Due cambi e in circa quattro ore arrivo alla stazione di Alba.
Mi aspetta sulla piazza all’esterno Gianfranco, con la sua macchina, per portarmi a destinazione a Serralunga d’Alba, alla Tenuta di Fontanafredda. I pochi chilometri dalla stazione di Alba alla Tenuta sono l’occasione per apprezzare questo luminoso paesaggio innevato, i boschetti sui versanti freddi, le viti spoglie e magre sui versanti più caldi, le villette e le cascine con gli stessi colori del bosco d’autunno, rossi, gialli, bruni, verdi più chiari e più scuri. Con Gianfranco si parla di crisi, di lavoro che manca, di campagna, di neve e di gelo, ma anche di studenti, di giovani delusi e di riforma universitaria. È davvero una persona squisita. Solo alla fine vengo a sapere che lui a Serralunga fa il sindaco e penso che forse non è poi così frequente questa partecipazione alle problematiche spicciole delle aziende del territorio e mi sembra una bella forma di collaborazione e di rispetto del lavoro degli altri.

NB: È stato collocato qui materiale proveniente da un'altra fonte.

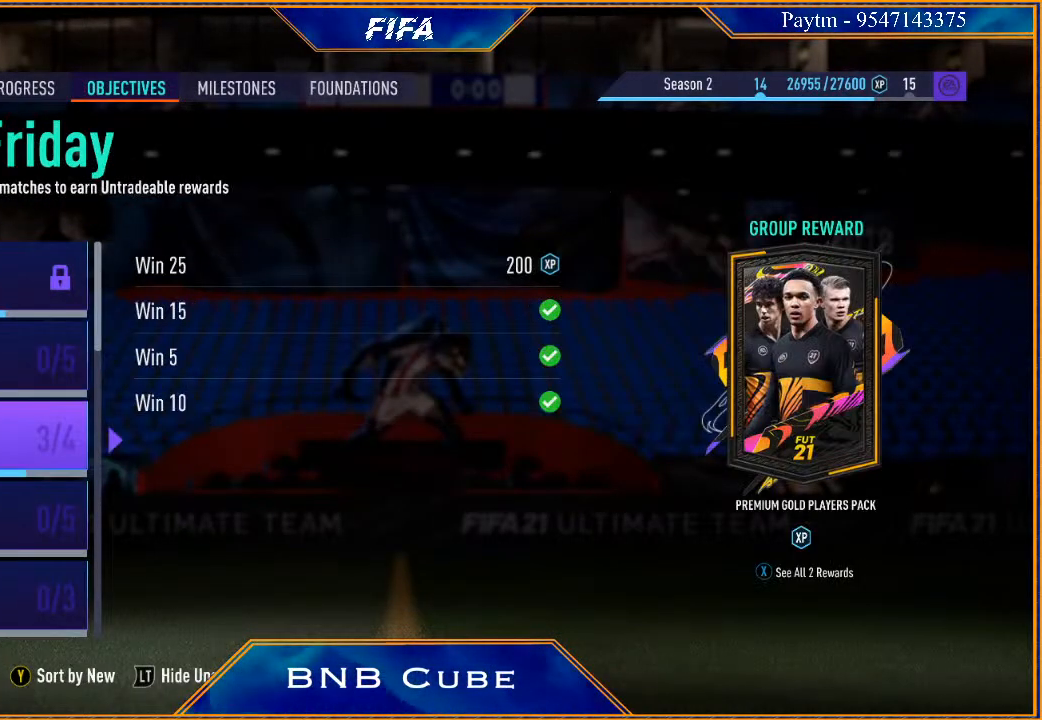
{"buttons": [], "left_stick": "center", "right_stick": "center", "events": [[133, "left_stick", "up"], [267, "left_stick", "center"]]}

Mi sistemo in una stanza della foresteria di Villa Contessa Rosa, all’interno della Tenuta.
Qualche minuto prima delle sette scendo verso il Palazzo dell’Orologio e incontro Francesca che mi accompagna nel salone davanti all’anfiteatro. A destra scaffali di libri, suddivisi per tematiche, quelle del Bosco dei Pensieri inaugurato quest’anno, a sinistra scaffali di bottiglie. Che bella idea quella di proporre una buona lettura mentre si sorseggia del buon vino appena stappato.
In fondo tavoli e banchi per il taglio dei salumi, dei formaggi e un luogo per ritrovare sé stessi e per ritrovarsi con amici e parenti nelle giornate speciali ma anche in un giorno qualunque per godere di ciò che la buona terra ci propone.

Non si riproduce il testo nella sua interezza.